La cosiddetta urbanizzazione planetaria, come si ripete fino alla noia e oltre, riguarda prima di tutto aspettative, consumi, immaginario collettivo, e poi naturalmente anche il condensarsi più o meno fitto di popolazione in determinati luoghi dove sviluppare tali aspirazioni. Nulla in contrario, ovviamente all’idea che in qualche caso possa esistere uno straccio di borgo che sarebbe effettivamente intelligente riusare, insieme ai territori agricoli circostanti, e che parallelamente esistano gruppi di immigrati ben felici di dedicarsi, col sostegno di politiche pubbliche o cooperative, alla produzione biologica, a chilometro zero e compagnia bella. Ma da qui a immaginarsi che improvvisamente l’umanità cambi verso, cambi aspirazioni, solo per soddisfare la moda nostalgica della cosiddetta «paesologia» (che pare soprattutto un vezzo estetizzante elitario), ce ne passa parecchio.
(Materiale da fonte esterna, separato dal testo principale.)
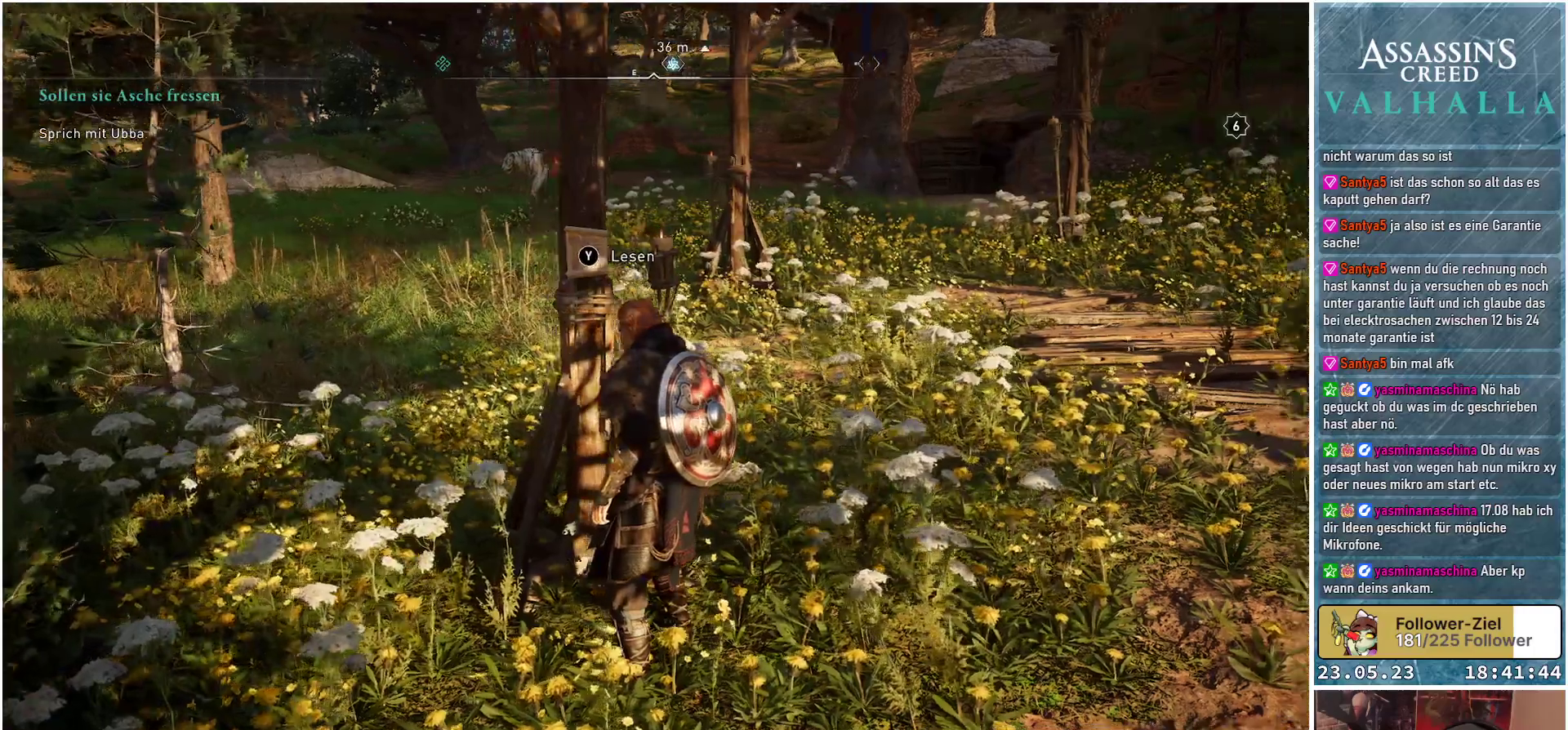
{"buttons": [], "left_stick": "center", "right_stick": "center", "events": [[433, "right_stick", "center"]]}
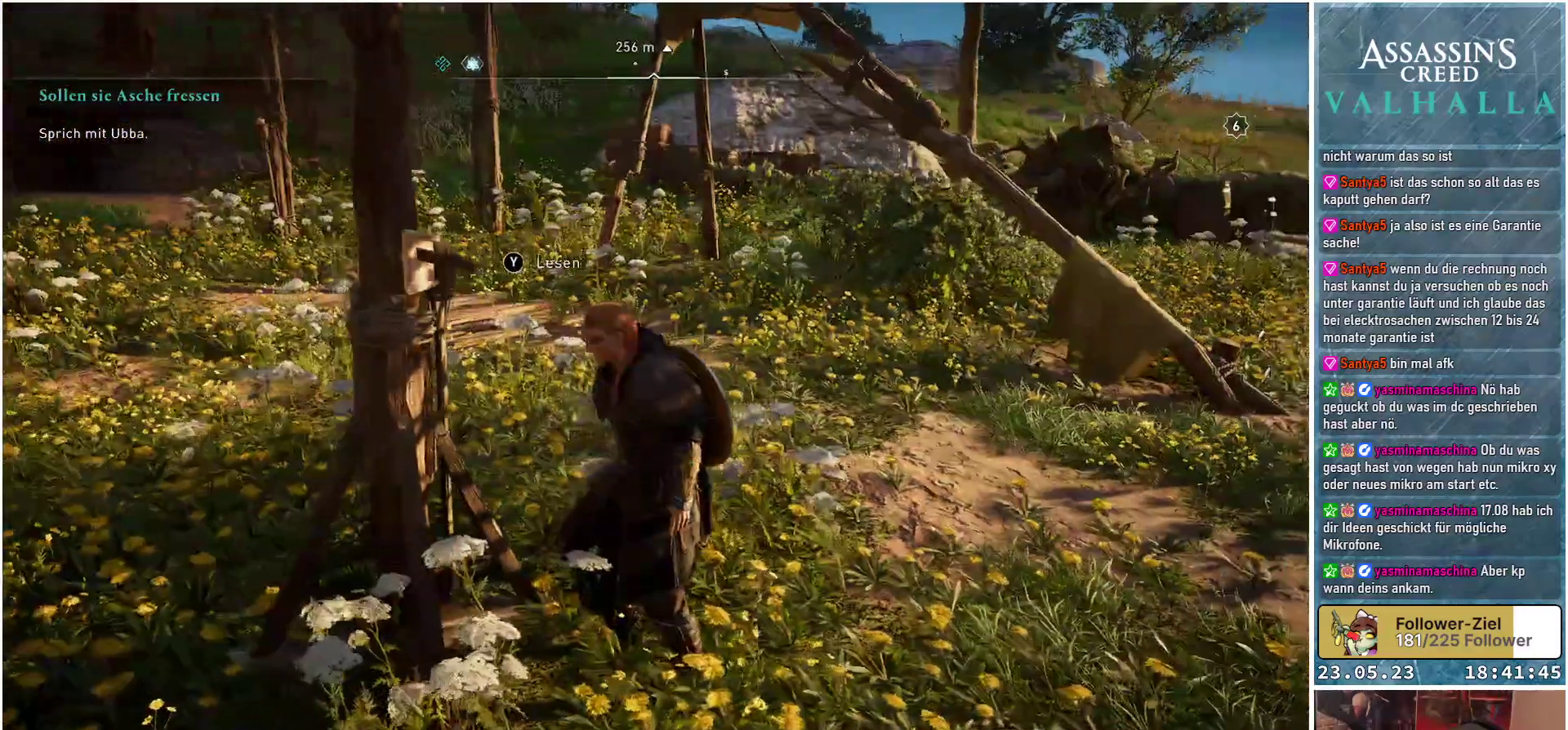
{"buttons": [], "left_stick": "center", "right_stick": "left", "events": [[283, "right_stick", "left"]]}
Senza scordarsi il particolare, storicamente fondato e lì da vedere coi nostri occhi, di come sono andate a finire le antiche politiche ruraliste di decentramento. La stessa parola sprawl fu coniata proprio negli anni ’30 da un pianificatore territoriale che vedeva il confuso mescolarsi della residenza e dei servizi al classico appoderamento rurale, con grave danno per entrambi. Il crollo della quota di occupazione agricola a fronte di un impennarsi della produttività per unità di superficie ha fatto il resto, e oggi gran parte di quegli ex territori di decentramento altro non sono che (salvo casi sporadici) dispersione urbana, a bassa o bassissima densità. Se poi appunto, dietro al «grande piano nazionale» stava il finanziamento a un paio di cooperative amiche, almeno diciamocelo, no?